Thursday, May 01, 2008

Implicit content becoming a bigger issue for school systems trying to protect minor students

As I noted earlier this week on my Major Issues blog (link here), school districts are becoming much more concerned about the “implicit” harm to minors that comes from the social context of much content on the Web, than they are about pornography specifically, or about the supposedly narrower definition of “harmful to minors.”

Recently, there has been a lot of media attention to cyber bullying, which usually takes place from home, but which concerns school systems if the effects come into the school campus. There has also been concern about content posted by students and often enough, teachers, which might be generally acceptable on the Net in an “open society” familiar with other media (like the content of movies) but which could affect a teacher’s or student’s “reputation” when found directly by searches and misinterpreted out of context.

Some teachers, including substitutes, have been disciplined or fired when content was found and generated complaints from parents. Some of the issues that have occurred included: use of certain words with double meanings, self-misrepresentation in “fiction” or “role playing”, underage alcohol consumption or drug use or promotion, semi-nudity that is provocative but that does not meet the usual meaning of pornography, or suggestive phrases used by people in looking for dates.

Substitutes can often be removed from lists at specific schools without cause or explanation, and Internet speech can definitely lead to this, leading to deadlocked situations where the substitute teacher cannot get a "rational" answer to what was objectionable about his or her speech, or have a normal opportunity to use First Amendment arguments.

School districts could consider written personnel policy changes that could entrench the teachers' role "in loco parentis" in balance to public employee First Amendment claims. Generally, state laws regard teachers as having "custodial" or supervisory relationships with students, but school districts could explicit say that this relationship extends to public spaces on the Internet (especially those accessible to search engines), even for subs (at least for long term subs). This sounds like the "at all times and in all places" doctrine of the military. They could hold teachers responsible for how students may interpret content found randomly out of context, as to "purpose" rather than just as an abstract artistic expression. This could lead to legal complications and in some cases might motivate enticement-based prosecutions. It might drive people away from teaching.

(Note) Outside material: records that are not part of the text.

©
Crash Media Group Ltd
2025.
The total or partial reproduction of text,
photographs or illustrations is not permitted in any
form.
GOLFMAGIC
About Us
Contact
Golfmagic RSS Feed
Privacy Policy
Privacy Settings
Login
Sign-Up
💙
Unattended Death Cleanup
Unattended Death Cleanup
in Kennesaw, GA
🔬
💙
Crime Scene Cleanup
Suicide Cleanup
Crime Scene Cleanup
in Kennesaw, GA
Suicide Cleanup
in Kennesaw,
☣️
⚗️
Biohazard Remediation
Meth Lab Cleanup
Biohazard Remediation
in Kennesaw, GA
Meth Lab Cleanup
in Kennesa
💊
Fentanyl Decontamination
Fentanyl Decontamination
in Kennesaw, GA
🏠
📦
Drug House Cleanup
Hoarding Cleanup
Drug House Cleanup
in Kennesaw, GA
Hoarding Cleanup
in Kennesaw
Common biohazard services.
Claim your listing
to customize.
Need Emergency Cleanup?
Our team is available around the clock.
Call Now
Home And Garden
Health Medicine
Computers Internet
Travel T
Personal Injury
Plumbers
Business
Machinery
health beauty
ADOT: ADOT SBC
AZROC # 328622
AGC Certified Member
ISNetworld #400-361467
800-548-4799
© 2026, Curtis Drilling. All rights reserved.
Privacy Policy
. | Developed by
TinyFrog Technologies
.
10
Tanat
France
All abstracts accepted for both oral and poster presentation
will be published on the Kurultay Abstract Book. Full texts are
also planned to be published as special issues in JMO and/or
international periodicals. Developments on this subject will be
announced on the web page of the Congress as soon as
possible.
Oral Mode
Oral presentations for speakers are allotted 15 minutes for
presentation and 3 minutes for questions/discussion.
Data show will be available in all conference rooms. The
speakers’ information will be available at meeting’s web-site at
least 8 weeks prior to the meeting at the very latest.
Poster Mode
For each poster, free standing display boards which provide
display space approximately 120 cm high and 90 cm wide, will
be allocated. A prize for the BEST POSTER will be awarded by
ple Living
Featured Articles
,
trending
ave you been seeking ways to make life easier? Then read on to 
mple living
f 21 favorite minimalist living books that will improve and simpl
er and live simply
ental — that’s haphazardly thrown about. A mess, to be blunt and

It's also noteworthy that a quiz at the recently opened Newseum in Washington DC specifically reiterates the idea that a principal may censor a student's personal Myspace or Facebook page only when school function or safety has been or is obviously likely to be endangered. It would sound as though a similar First Amendment interpretation would apply to teachers, but it sounds as though it is possible that the law could take into consideration the function of the teacher as a role model or custodial or authority figure.

Again, I wonder how content labeling could be used to help manage this kind of problem.